* Work instructions:
Write out the listing below character for character, though without its pictures.

========================

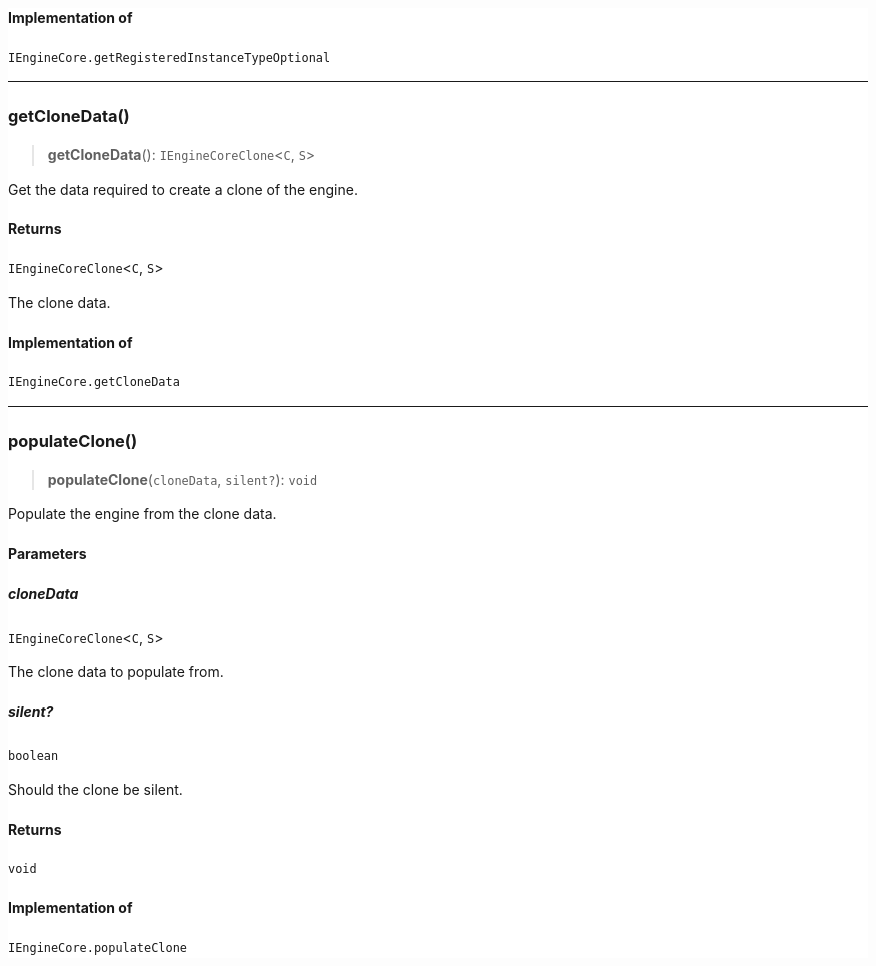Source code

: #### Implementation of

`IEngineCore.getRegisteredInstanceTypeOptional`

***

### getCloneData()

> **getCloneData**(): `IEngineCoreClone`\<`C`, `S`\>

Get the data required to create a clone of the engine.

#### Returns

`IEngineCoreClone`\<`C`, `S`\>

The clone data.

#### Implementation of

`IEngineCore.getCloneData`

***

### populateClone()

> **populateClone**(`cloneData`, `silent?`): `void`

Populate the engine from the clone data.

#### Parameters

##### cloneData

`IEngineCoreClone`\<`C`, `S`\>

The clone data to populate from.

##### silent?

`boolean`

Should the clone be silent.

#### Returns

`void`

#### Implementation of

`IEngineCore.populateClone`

========================

* Result of the task:
Source code

: #### Implementation of

`IEngineCore.getRegisteredInstanceTypeOptional`

***

### getCloneData()

> **getCloneData**(): `IEngineCoreClone`\<`C`, `S`\>

Get the data required to create a clone of the engine.

#### Returns

`IEngineCoreClone`\<`C`, `S`\>

The clone data.

#### Implementation of

`IEngineCore.getCloneData`

***

### populateClone()

> **populateClone**(`cloneData`, `silent?`): `void`

Populate the engine from the clone data.

#### Parameters

##### cloneData

`IEngineCoreClone`\<`C`, `S`\>

The clone data to populate from.

##### silent?

`boolean`

Should the clone be silent.

#### Returns

`void`

#### Implementation of

`IEngineCore.populateClone`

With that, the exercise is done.